This morning, my friend with a collapsed lung was posting on Facebook from her hospital bed. I sent her a FB message asking if she wanted me to bring her a chai tea. She said sure, since she needed to walk some.
Happily, the local Starbucks opens at 6, so I could get her tea and get to the hospital. We sat in the family lounge until exhaustion overtook her. I helped the nurse get her back to bed, and I drove home.
I reflected on how many Christmas holidays I've had that have seen me going back and forth to the hospital--or in the case of my grandmother's Dec. 2011 illness, getting reports from family members.
On this day in 2004, I'd have been getting back from spending part of the night in the hospital with my mother-in-law who had fallen and broken her hip. She would not recover, and some part of me had a glimmering of that. But the doctor wanted to do a hip replacement, as did she, and so on Christmas Eve, they did the operation. She picked up an infection somewhere along the line and never recovered, although she would not actually die until April of 2005.
It's sobering to realize how many deaths begin in a fall and a hip break. One of my mother-in-law's doctors said, "We come into the world through the birth canal, and we often leave it through the femoral neck." It's those hips that hold us when we're in the womb, but it's those same hips that leave us vulnerable as older people. Half the people who have a hip break will be dead a year later--and those who survive don't face good odds for survival in the next 5 years.
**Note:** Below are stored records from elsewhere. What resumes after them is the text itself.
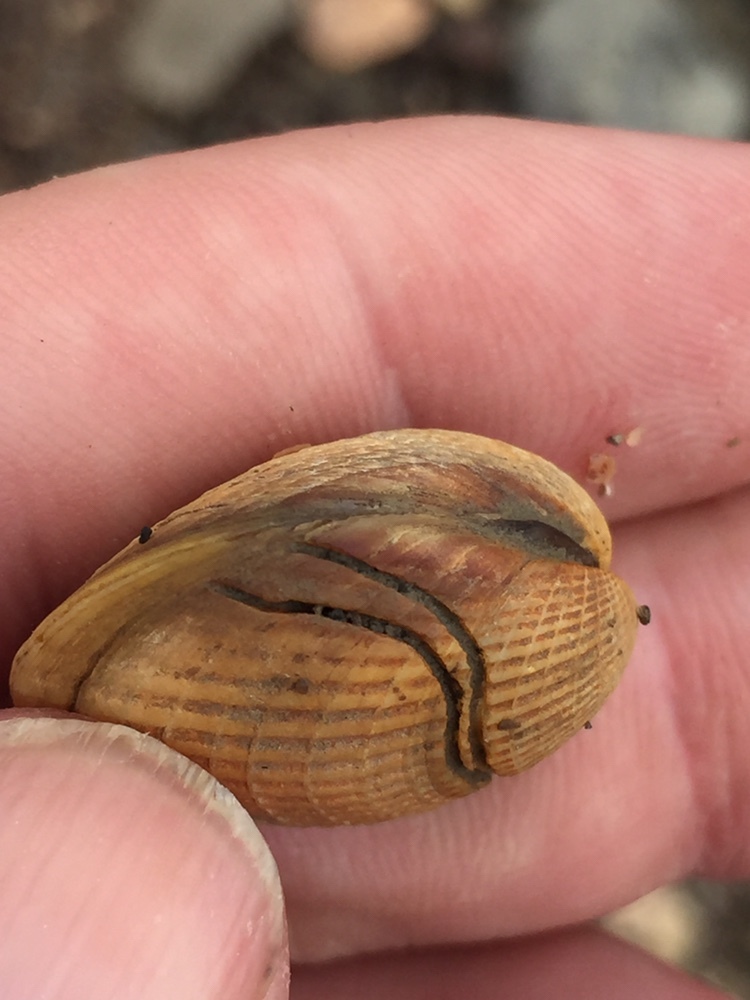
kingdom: Animalia
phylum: Annelida
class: Polychaeta
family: Spionidae
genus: Boccardia
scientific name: Boccardia acus
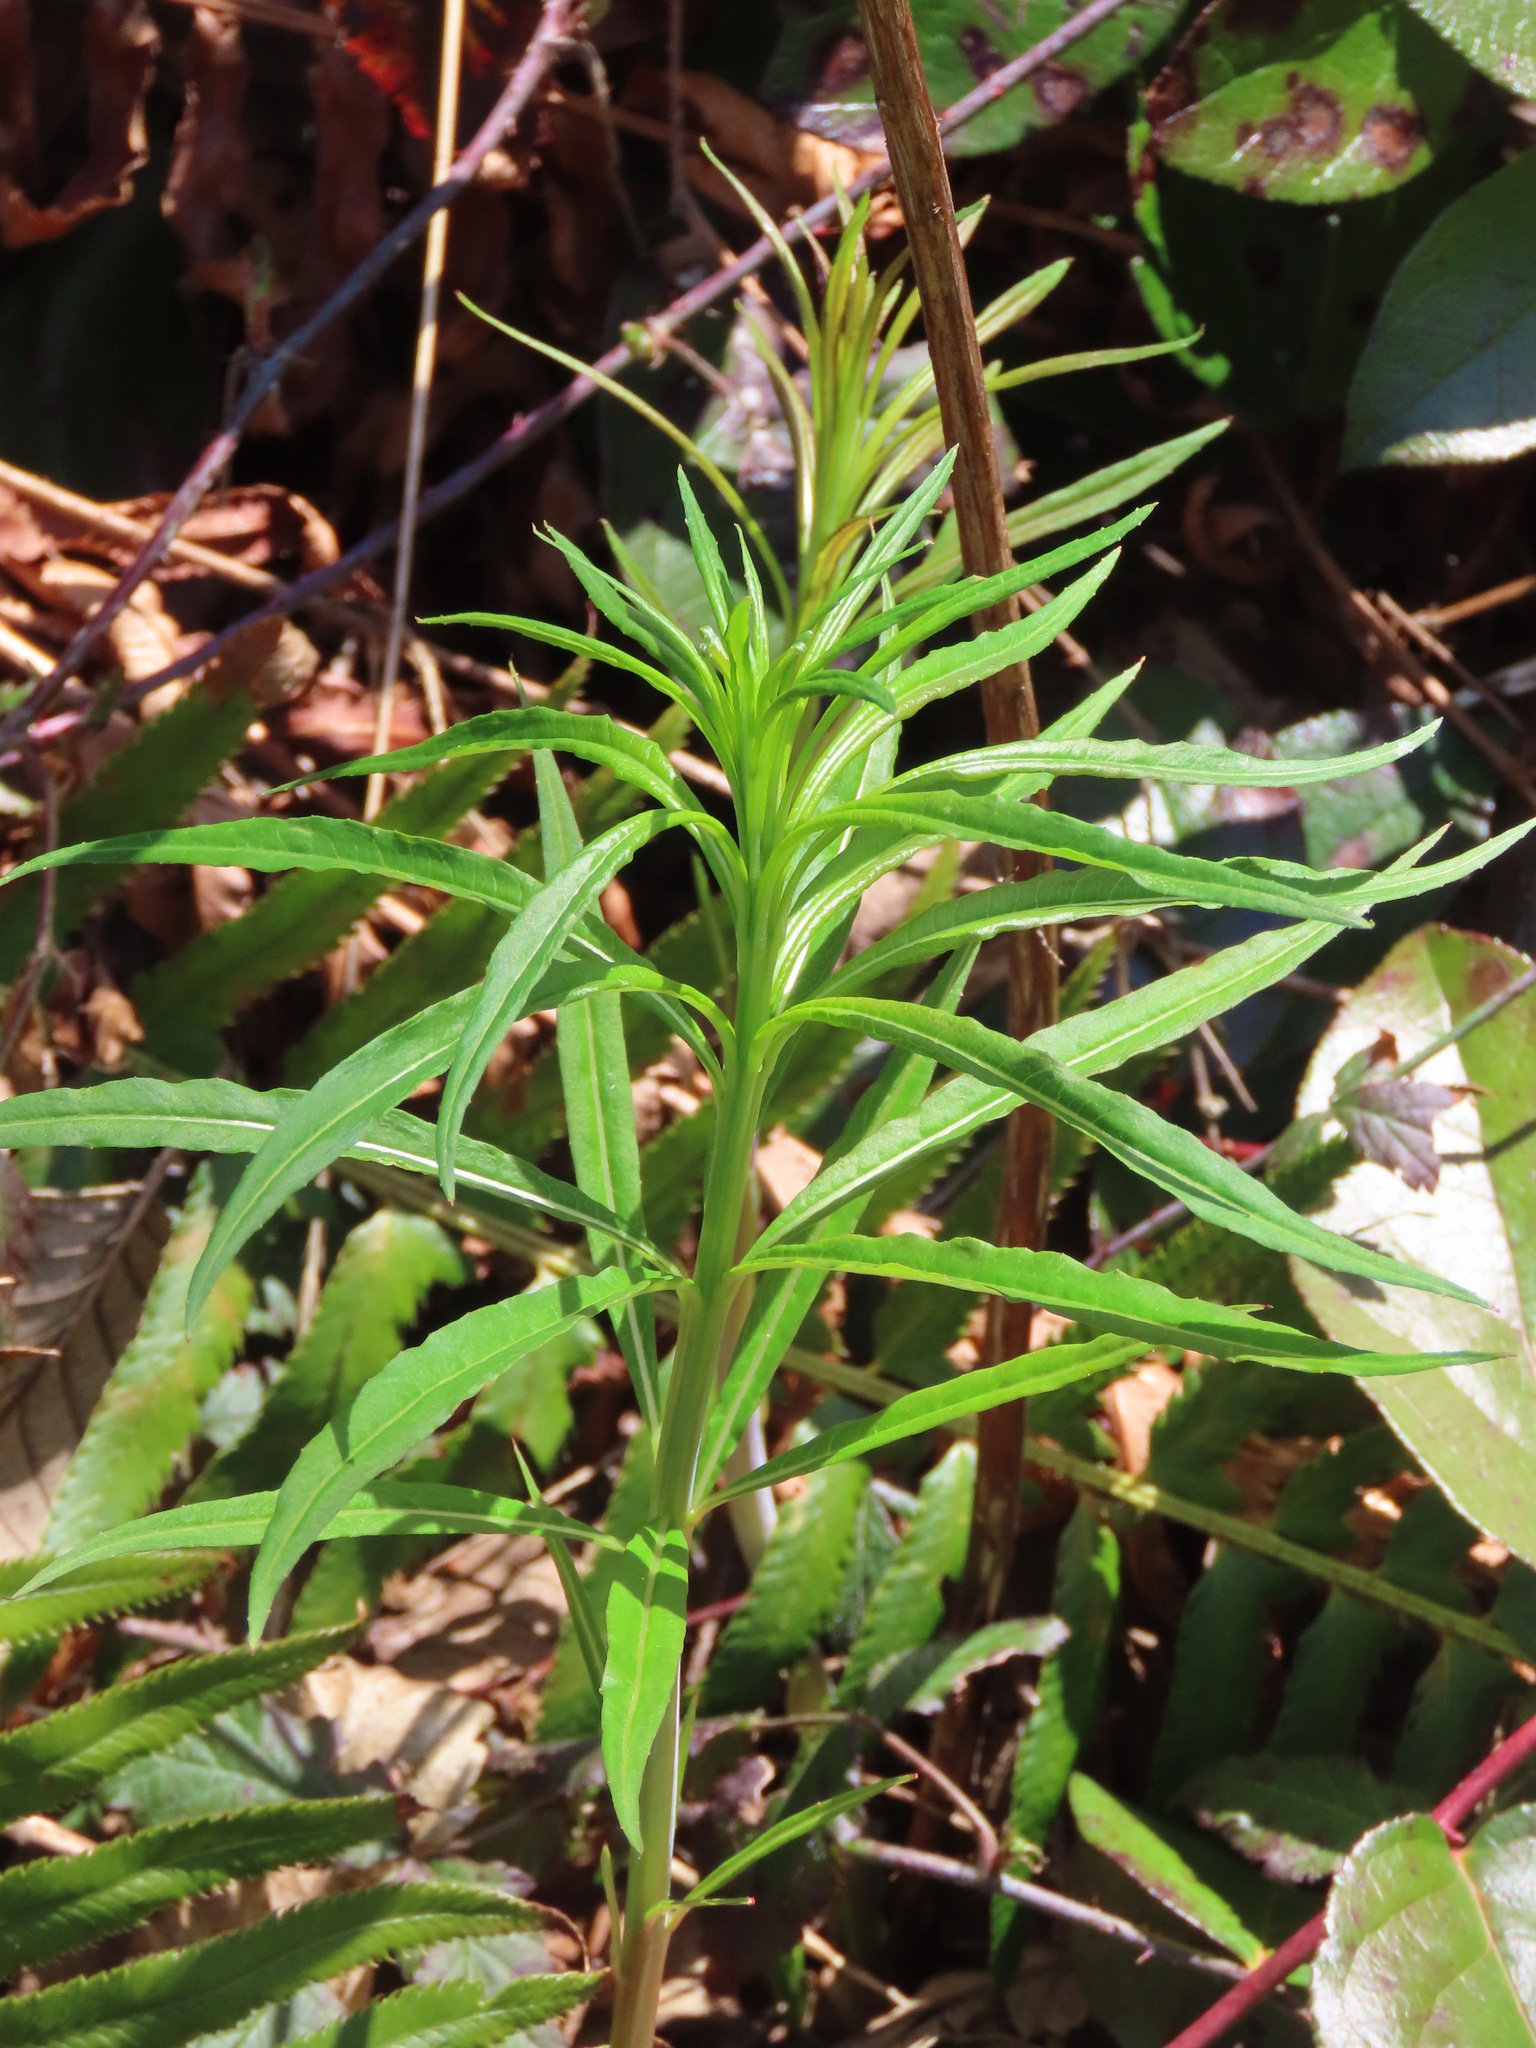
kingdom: Plantae
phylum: Tracheophyta
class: Magnoliopsida
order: Myrtales
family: Onagraceae
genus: Chamaenerion
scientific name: Chamaenerion angustifolium
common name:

In mid-December of 2001, my mother-in-law fell and broke her shoulder. She made a mostly full recovery, but we spent those holidays trying to help. As I've said before, she was never an easy patient. I was at her condo building trying to help her into the car to go to the doctor. One of her friends scolded me for letting her go out in "cold" weather in her shorts. I said that it was 70 degrees which was summer weather in most places. What I didn't want to talk about: the struggle to help her into any kind of clothes, and so shorts were easier than long pants.
It was this experience trying to help her and realizing how weak she really was that inspires me to work out, even when I don't want to. Here, as in most areas of my life, I am out of balance. I do a lot of cardio, but not as much strength training, and I only stretch after spin class. I joke that I'll be a little old lady with a very strong heart who can't bend over to put away her groceries.
Sadly, that joke has more than a ring of truth.
Luckily, I still have time to make some changes. I can practice integrating more stretching into my daily life. It's pretty obvious that I'm not going to adopt a regular yoga practice any time soon, at least not with my current obligations. But I can remember to stretch throughout the day.
I used to set Outlook appointments to remember to pray the liturgy of the hours. I'd still like to get back to that. But if I could stretch for a few minutes every few hours and offer prayers of gratitude as well as prayers for whomever has crossed my consciousness as being in need of prayer--that would be great too.
I think I may have just found my New Year's resolution/health goal!